DOCUMENT PASSAGE: Begin
5. CERTIFICATES FOR SHARES. Upon the exercise of the
purchase rights evidenced by this Warrant, one or more certificates for the
number of Shares so purchased shall be issued as soon as practicable thereafter
(with appropriate restrictive legends, if applicable), and in any event within
thirty (30) days of the delivery of the subscription notice.
6. ISSUANCE OF SHARES. The Company covenants that the
Shares, when issued pursuant to the exercise of this Warrant, will be duly and
validly issued, fully paid and nonassessable and free from all taxes, liens, and
charges with respect to the issuance thereof.
DOCUMENT PASSAGE: End
ENTRIES SUPPLIED: Begin
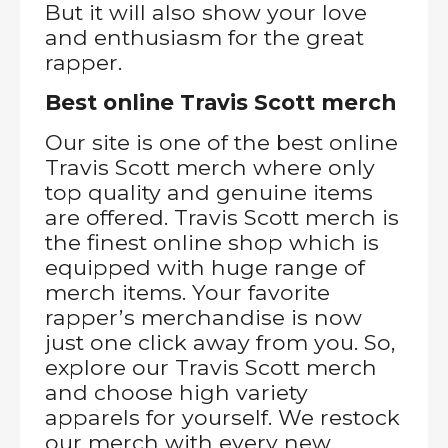
But it will also show your love
and enthusiasm for the great
rapper.
Best online Travis Scott merch
Our site is one of the best online
Travis Scott merch where only
top quality and genuine items
are offered. Travis Scott merch is
the finest online shop which is
equipped with huge range of
merch items. Your favorite
rapper’s merchandise is now
just one click away from you. So,
explore our Travis Scott merch
and choose high variety
apparels for yourself. We restock
our merch with every new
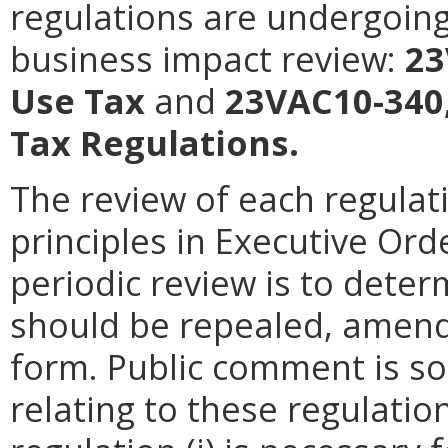
regulations are undergoing
business impact review:
23
Use Tax
and
23VAC10-340,
Tax Regulations.
The review of each regulati
principles in Executive Ord
periodic review is to dete
should be repealed, amende
form. Public comment is so
relating to these regulatio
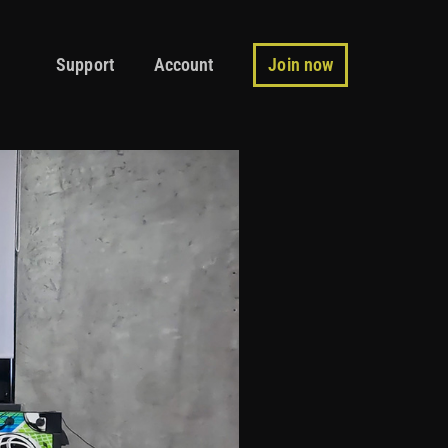
Support
Account
Join now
ENTRIES SUPPLIED: End
_REQUIRED TASKS:_
(1) According to the warrant passage, within how many days of the delivery of the subscription notice must the certificates for purchased shares be issued?
(2) Continue the warrant passage from the end of its last sentence, picking up after the section on issuance of shares.

_RESPONSES BY ITEM NUMBER:_
(1) Within thirty (30) days of the delivery of the subscription notice.

(2)
7. ADJUSTMENT OF EXERCISE PRICE AND NUMBER OF SHARES. The
number of and kind of securities purchasable upon exercise of this Warrant and
the Exercise Price shall be subject to adjustment from time to time as follows:
(a) SUBDIVISIONS, COMBINATIONS AND OTHER ISSUANCES. If
the Company shall at any time prior to the expiration of this Warrant subdivide
its Common Stock, by split-up or otherwise or combine its Common Stock, or issue
additional shares of its Common Stock or Preferred Stock as a dividend with
respect to any shares of its Common Stock, the number of Shares issuable on the
exercise of this Warrant shall forthwith be proportionately increased in the
case of a subdivision or stock dividend, or proportionately decreased in the
case of a combination. Appropriate adjustments shall also be made to the
purchase price payable per share, but the aggregate purchase price payable for
the total number of Shares purchasable under this Warrant (as adjusted) shall
remain the same. Any adjustment under this Section 8(a) shall become effective
at the close of business on the date the subdivision or combination becomes
effective, or as of the record date of such dividend, or in the event that no
record date is fixed, upon the making of such dividend.
(b) RECLASSIFICATION, REORGANIZATION AND CONSOLIDATION.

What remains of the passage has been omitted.